Narrativamente é a fórmula christiana do costume, o belga Hercule Poirot (novamente um “afrancesado” maneirista Kenneth Branagh) é convidado ao “local do crime” antes de ele tornar-se num e previamente assumir-se como um teatro de vedetas (e vendettas), o cenário é um palazzo (várias vezes mencionado) numa das ruas fluviais de Veneza, de historial macabro e  assombrado que em breve dará lugar a uma sessão espírita. A Lei de Murphy à vista de todos. As personagens são-nos apresentadas numa entropia espacial; existe claustrofobia nos planos apertados, mas acima disso são os planos picados que prevalecem, um olhar constante de cima para baixo como se o espectador se posicionasse num terreno astral oposto aos deste leque de vítimas e assassinos. Há uma história de fantasmas a povoar por lá, Poirot, cético, desacredita de todos aqueles troços sobrenaturais, mas a câmara continua marcando o seu zénite, testemunha oculta que até mesmo nos supostos grandes planos se mantêm posição de “julgamento” do além, ou seja, sempre em modo picado. 

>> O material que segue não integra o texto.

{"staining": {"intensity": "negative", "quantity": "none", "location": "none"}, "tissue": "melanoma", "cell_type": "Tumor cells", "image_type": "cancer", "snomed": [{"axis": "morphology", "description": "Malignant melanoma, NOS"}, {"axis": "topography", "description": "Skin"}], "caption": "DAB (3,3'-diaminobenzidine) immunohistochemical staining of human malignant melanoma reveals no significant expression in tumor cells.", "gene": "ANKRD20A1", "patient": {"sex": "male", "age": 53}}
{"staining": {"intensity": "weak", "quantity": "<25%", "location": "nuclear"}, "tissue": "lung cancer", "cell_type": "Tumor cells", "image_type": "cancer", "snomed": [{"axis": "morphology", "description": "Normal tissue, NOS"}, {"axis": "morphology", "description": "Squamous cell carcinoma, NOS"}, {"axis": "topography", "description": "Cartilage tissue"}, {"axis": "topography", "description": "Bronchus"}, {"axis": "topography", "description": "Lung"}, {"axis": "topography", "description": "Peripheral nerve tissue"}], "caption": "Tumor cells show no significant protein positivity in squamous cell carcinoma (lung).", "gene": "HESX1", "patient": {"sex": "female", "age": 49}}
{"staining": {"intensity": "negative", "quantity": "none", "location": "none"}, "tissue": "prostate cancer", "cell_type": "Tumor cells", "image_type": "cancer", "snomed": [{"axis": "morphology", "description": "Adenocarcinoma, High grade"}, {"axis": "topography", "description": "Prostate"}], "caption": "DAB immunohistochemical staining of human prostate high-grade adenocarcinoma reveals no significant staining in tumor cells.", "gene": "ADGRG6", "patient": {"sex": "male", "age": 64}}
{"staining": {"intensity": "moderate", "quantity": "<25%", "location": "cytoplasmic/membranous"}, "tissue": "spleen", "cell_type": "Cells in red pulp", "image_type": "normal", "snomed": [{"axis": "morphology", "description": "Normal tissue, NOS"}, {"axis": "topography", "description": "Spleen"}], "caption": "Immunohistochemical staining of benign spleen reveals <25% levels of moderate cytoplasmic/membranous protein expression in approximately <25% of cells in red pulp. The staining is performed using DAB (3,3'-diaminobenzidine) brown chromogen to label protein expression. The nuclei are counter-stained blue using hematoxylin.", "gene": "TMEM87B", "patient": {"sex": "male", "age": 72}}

A gímnica força essa farsa até à chegada da médium, aqui interpretada por uma Michelle Yeoh pós-Óscar, que embate com brevidade no detetive em uma picardia de crenças. Porém, existe um momento logo após em que ambos sobem uma escadaria em direção à sala de convidados; a câmara aproxima-se de Poirot, novamente em grande plano picado, salientando o brilho da sua testa suada e o olhar angustiado de quem prevê uma "desgraça", automaticamente, "corta" para Yeoh, em grande plano [close-up], captando o seu exotismo naquele cenário sombriamente veneziano, nada de picados aqui, tudo "normalizado", a esquadria corrigida. Será o facto da suposta “lady” falar com os mortos e desta forma estar ao seu nível, ao seu terreno? Não sabemos de momentos as ideias de Branagh no simbolismo desta decoupagem e duvido que a imprensa americana faça questões a este respeito sem ser a do entretenimento básico. 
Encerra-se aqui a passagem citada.